Harvard’s bridge players pull off a second-hand victory


The National Collegiate Bridge Tournament (NCBT) qualifying rounds folded up last weekend with a disappointment for the Harvard Bridge Club (HBC), which came in second place after losing on a technicality.

But after the judges awarded them a prize despite their loss, the heartbreaking events of last weekend may be water under the bridge.

The road south to the bridge tournament began freshman year when Uchenna N. Aguoji ’05 and Vijay A. Bal ’05 first met. The two did not realize it at the time, but they would become a pair of bridge captains, founding the club in their sophomore year.

The club now boasts an e-mail list of more than 100 people, and attendance at their weekly meetings frequently trumps around 12 players, according to Bal. In just its first year, the club sent four players to the national competition, grabbing second place and a free trip to Long Beach, California.

This year, the HBC successfully ushered in a new suit of strong players with Bal return to this year’s tournament, flanked by Aguoji, Michael F. Gensheimer ’05 and Andrew C. Campbell ’06.

The tournament offers an opportunity to perform before thousands of bridge fans, according to American Contract Bridge League (ACBL) spokesperson Robin A. Monsky. Participants also benefit from having their playing style assessed by experts at the tournament.

The competition pits 18 teams—six in each of three geographic regions—against one another for six spots in New York. Harvard faced off against MIT, Dartmouth, Princeton, Yale and the University of Toronto.

As part of the growing trend for online Bridge games throughout the world, the ACBL now gives colleges the ability to compete for positions in the national competition online, making the game more accessible for the largely unfinanced teams.

This approach has seen a rise in the number of participating colleges over the past three years and the national body expects another increase for next year’s competition.


Coming into the final round the HCB team looked out of contention. Harvard needed a perfect win against Princeton in the final match, as well as a favorable result in the Toronto-Dartmouth game.

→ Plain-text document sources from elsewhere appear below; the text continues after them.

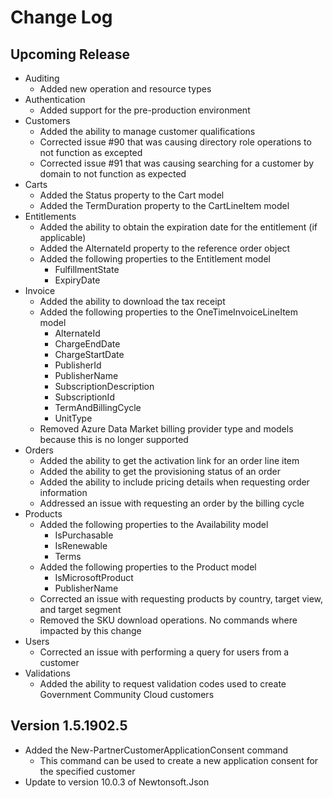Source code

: <!--
    Please leave this section at the top of the change log.

    Changes for the upcoming release should go under the section titled "Upcoming Release", and should adhere to the following format:

    ## Upcoming Release
    * Overview of change #1
        - Additional information about change #1
    * Overview of change #2
        - Additional information about change #2
        - Additional information about change #2
    * Overview of change #3
    * Overview of change #4
        - Additional information about change #4

    ## YYYY.MM.DD - Version X.Y.Z (Previous Release)
    * Overview of change #1
        - Additional information about change #1
-->

# Change Log

## Upcoming Release

* Auditing
  * Added new operation and resource types
* Authentication
  * Added support for the pre-production environment
* Customers
  * Added the ability to manage customer qualifications
  * Corrected issue #90 that was causing directory role operations to not function as excepted
  * Corrected issue #91 that was causing searching for a customer by domain to not function as expected
* Carts
  * Added the Status property to the Cart model
  * Added the TermDuration property to the CartLineItem model
* Entitlements
  * Added the ability to obtain the expiration date for the entitlement (if applicable)
  * Added the AlternateId property to the reference order object
  * Added the following properties to the Entitlement model
    * FulfillmentState
    * ExpiryDate
* Invoice
  * Added the ability to download the tax receipt
  * Added the following properties to the OneTimeInvoiceLineItem model
    * AlternateId
    * ChargeEndDate
    * ChargeStartDate
    * PublisherId
    * PublisherName
    * SubscriptionDescription
    * SubscriptionId
    * TermAndBillingCycle
    * UnitType
  * Removed Azure Data Market billing provider type and models because this is no longer supported
* Orders
  * Added the ability to get the activation link for an order line item
  * Added the ability to get the provisioning status of an order
  * Added the ability to include pricing details when requesting order information
  * Addressed an issue with requesting an order by the billing cycle
* Products
  * Added the following properties to the Availability model
    * IsPurchasable
    * IsRenewable
    * Terms
  * Added the following properties to the Product model
    * IsMicrosoftProduct
    * PublisherName
  * Corrected an issue with requesting products by country, target view, and target segment
  * Removed the SKU download operations. No commands where impacted by this change
* Users
  * Corrected an issue with performing a query for users from a customer
* Validations
  * Added the ability to request validation codes used to create Government Community Cloud customers

## Version 1.5.1902.5

* Added the New-PartnerCustomerApplicationConsent command
  * This command can be used to create a new application consent for the specified customer
* Update to version 10.0.3 of Newtonsoft.Json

Somehow, Harvard pulled off the near-impossible. In their match against Princeton the HCB team managed to come away with all 20 points—known as a “blitz”—placing themselves in the best possible position.

Toronto and Dartmouth both walked away from their match with 56 points—not enough to trump Harvard’s 57, placing HCB behind MIT (64). They were headed for New York—and victory.

But the team postponed its celebrations when Dartmouth called for a review of a hand.

According to Monsky, the computer system running the competition had suffered a timing glitch when recording the disputed game. It appeared that the mainframe had not registered the correct points for the hand, so the two teams traded a point: Dartmouth 57, Harvard 56.

When Chief Tournament Director Richard Beye and his officials reconsidered the hand, they were forced to alter the standings from the previous day.

“Software glitches are rare in real life,” Beye said. He added that the problem related to a mistake in the settings rather than in the programming code.

Suddenly, it seemed the Harvard team was due to walk away empty handed.

After confirming that no foul play was involved, the ACBL decided to compromise, according to Beye.

“We didn’t want them to leave with a bitter taste,” said Monsky. “It’s hard for college kids to deal with that sort of disappointment.”

So the tournament administrators decided to send the Harvard competitors to New York after all, offering them an opportunity to participate in either of two events—the Junior Scholarship Pairs or the World Junior Individual events—at the North American Bridge Championships in July. Like the NCBT, both events offer the chance for prize money.

“We thought it was a fair compromise,” said Beye. He added that the new decision should hopefully “put some balm on the disappointment.”

But according to Monsky, the decision was also supposed to reward the good-natured response by the Harvard team.

“It is a recognition that they handled it the way we like to see people behave,” she said.

The Harvard team members have not informed the ACBL of their choice. In either category (pairs or individual), the team will be forced to split up and compete against one another.